Top of DATA SECTION

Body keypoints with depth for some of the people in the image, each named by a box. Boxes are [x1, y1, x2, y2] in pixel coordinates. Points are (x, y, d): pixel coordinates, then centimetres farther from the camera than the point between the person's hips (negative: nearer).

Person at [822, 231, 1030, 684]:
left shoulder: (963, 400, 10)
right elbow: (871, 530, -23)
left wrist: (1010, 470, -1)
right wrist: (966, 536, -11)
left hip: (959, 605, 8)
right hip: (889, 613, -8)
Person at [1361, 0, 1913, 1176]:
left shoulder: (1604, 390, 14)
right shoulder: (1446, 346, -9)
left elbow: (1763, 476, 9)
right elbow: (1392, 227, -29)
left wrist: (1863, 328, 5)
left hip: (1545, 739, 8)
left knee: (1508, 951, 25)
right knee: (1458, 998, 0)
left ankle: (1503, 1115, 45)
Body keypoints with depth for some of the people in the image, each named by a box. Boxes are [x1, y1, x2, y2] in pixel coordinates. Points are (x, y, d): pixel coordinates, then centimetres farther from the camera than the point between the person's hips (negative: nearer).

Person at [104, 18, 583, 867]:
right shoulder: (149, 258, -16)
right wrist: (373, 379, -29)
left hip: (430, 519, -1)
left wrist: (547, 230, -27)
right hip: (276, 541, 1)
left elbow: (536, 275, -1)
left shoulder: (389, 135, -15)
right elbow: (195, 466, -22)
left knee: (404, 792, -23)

Bottom of DATA SECTION
Top of DATA SECTION

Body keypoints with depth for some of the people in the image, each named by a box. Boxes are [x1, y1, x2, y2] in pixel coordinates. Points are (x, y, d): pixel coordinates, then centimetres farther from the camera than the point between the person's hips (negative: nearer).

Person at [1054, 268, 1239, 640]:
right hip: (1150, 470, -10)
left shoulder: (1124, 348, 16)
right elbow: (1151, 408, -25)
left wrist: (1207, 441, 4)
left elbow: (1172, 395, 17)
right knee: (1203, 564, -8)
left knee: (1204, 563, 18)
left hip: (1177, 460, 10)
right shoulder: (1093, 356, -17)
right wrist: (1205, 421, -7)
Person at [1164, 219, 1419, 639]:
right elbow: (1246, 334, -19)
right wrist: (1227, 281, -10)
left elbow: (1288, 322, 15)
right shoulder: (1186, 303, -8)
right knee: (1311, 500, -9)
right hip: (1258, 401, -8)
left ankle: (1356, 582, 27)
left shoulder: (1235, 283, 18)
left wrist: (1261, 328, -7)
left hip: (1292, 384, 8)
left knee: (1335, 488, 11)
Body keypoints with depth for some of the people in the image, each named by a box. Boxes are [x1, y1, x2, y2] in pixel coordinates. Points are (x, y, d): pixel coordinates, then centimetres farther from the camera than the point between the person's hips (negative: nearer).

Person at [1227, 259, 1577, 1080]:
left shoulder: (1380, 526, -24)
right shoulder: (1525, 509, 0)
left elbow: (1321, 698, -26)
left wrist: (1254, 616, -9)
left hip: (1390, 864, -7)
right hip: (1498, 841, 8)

Bottom of DATA SECTION
Top of DATA SECTION

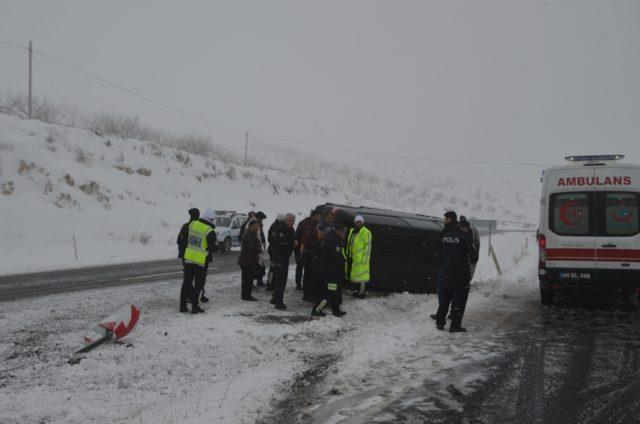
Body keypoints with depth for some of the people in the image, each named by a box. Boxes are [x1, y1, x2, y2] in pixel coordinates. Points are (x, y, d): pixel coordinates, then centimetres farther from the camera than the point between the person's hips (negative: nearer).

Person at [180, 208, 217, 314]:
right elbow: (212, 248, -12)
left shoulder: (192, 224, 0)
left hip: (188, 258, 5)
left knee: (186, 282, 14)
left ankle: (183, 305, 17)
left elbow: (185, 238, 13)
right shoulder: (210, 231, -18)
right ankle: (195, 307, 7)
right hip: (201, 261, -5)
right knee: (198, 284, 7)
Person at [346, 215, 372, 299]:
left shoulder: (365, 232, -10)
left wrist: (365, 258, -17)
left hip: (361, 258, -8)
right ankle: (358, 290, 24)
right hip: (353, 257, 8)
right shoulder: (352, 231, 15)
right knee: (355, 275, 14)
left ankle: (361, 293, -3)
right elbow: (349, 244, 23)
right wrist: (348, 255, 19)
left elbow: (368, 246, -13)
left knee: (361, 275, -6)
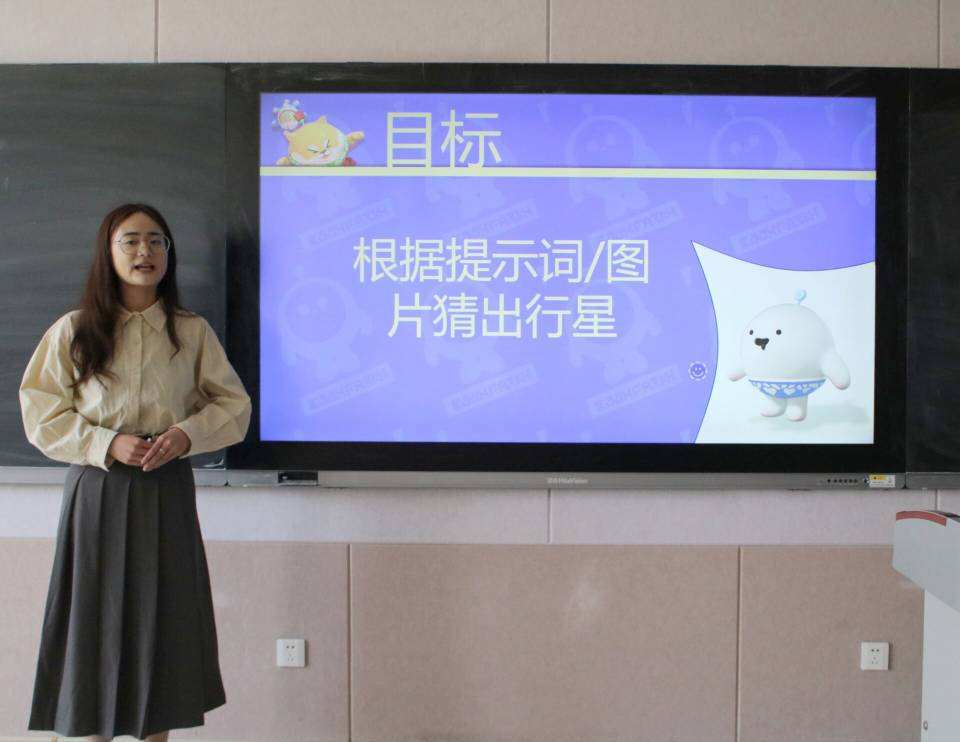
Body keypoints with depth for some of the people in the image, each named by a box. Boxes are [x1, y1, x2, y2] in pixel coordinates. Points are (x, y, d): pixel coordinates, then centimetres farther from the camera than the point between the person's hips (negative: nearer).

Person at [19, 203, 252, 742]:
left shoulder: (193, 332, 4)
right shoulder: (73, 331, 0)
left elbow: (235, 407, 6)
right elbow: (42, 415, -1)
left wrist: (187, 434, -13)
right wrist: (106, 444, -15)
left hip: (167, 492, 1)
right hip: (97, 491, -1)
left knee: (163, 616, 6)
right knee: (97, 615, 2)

Bottom of DATA SECTION

▸ EXERCISE:
From the data above, output exactly the lines between the one containing "right elbow: (1151, 408, -25)" and the one containing "right hip: (1498, 841, 8)", counting both of them.

▸ RESPONSE FOR THIS EXERCISE:
right elbow: (1151, 408, -25)
left wrist: (1207, 441, 4)
left elbow: (1172, 395, 17)
right knee: (1203, 564, -8)
left knee: (1204, 563, 18)
left hip: (1177, 460, 10)
right shoulder: (1093, 356, -17)
right wrist: (1205, 421, -7)
Person at [1164, 219, 1419, 639]:
right elbow: (1246, 334, -19)
right wrist: (1227, 281, -10)
left elbow: (1288, 322, 15)
right shoulder: (1186, 303, -8)
right knee: (1311, 500, -9)
right hip: (1258, 401, -8)
left ankle: (1356, 582, 27)
left shoulder: (1235, 283, 18)
left wrist: (1261, 328, -7)
left hip: (1292, 384, 8)
left knee: (1335, 488, 11)
Body keypoints with depth for some of the people in the image, each named by a box. Boxes are [x1, y1, x2, y2] in pixel coordinates. Points are (x, y, d): pixel coordinates, then centimetres farther from the camera than the point between the person's hips (negative: nearer).

Person at [1227, 259, 1577, 1080]:
left shoulder: (1380, 526, -24)
right shoulder: (1525, 509, 0)
left elbow: (1321, 698, -26)
left wrist: (1254, 616, -9)
left hip: (1390, 864, -7)
right hip: (1498, 841, 8)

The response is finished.